Work item:
Return the lines that run from the beginning of the entries to the line holding "- [ ] **Error", inclusive, and drop the pictures.

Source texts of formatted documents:
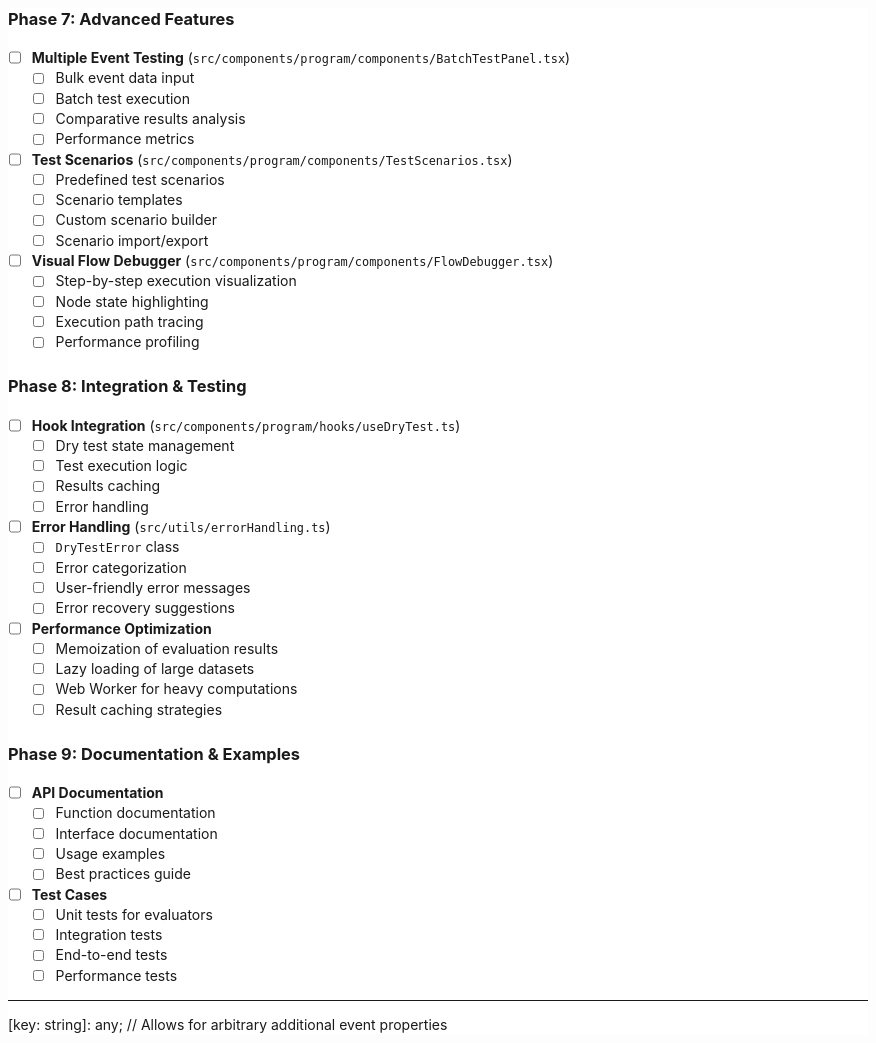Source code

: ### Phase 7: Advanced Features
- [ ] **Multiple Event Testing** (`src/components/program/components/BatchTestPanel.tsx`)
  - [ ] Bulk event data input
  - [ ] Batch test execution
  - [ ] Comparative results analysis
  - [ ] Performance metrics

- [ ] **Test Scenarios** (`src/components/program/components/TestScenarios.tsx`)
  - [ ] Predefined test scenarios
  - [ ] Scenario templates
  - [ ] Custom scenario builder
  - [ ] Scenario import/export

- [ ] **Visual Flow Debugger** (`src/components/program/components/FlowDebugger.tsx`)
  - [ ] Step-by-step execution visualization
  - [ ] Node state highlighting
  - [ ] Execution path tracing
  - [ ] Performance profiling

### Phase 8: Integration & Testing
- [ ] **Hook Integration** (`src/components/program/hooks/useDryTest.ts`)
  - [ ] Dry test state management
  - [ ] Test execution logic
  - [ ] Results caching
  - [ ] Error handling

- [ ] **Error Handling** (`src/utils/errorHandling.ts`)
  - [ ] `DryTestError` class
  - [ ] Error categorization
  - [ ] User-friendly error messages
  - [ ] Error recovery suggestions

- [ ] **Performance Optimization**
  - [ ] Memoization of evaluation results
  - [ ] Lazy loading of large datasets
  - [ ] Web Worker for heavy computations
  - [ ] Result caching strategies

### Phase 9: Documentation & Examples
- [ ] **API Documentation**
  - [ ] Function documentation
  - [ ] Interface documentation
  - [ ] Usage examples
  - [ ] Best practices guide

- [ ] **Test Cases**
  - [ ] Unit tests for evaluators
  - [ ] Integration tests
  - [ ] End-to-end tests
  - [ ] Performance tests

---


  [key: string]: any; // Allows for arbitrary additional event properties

Answer section:
Source code

: ### Phase 7: Advanced Features
- [ ] **Multiple Event Testing** (`src/components/program/components/BatchTestPanel.tsx`)
  - [ ] Bulk event data input
  - [ ] Batch test execution
  - [ ] Comparative results analysis
  - [ ] Performance metrics

- [ ] **Test Scenarios** (`src/components/program/components/TestScenarios.tsx`)
  - [ ] Predefined test scenarios
  - [ ] Scenario templates
  - [ ] Custom scenario builder
  - [ ] Scenario import/export

- [ ] **Visual Flow Debugger** (`src/components/program/components/FlowDebugger.tsx`)
  - [ ] Step-by-step execution visualization
  - [ ] Node state highlighting
  - [ ] Execution path tracing
  - [ ] Performance profiling

### Phase 8: Integration & Testing
- [ ] **Hook Integration** (`src/components/program/hooks/useDryTest.ts`)
  - [ ] Dry test state management
  - [ ] Test execution logic
  - [ ] Results caching
  - [ ] Error handling

- [ ] **Error Handling** (`src/utils/errorHandling.ts`)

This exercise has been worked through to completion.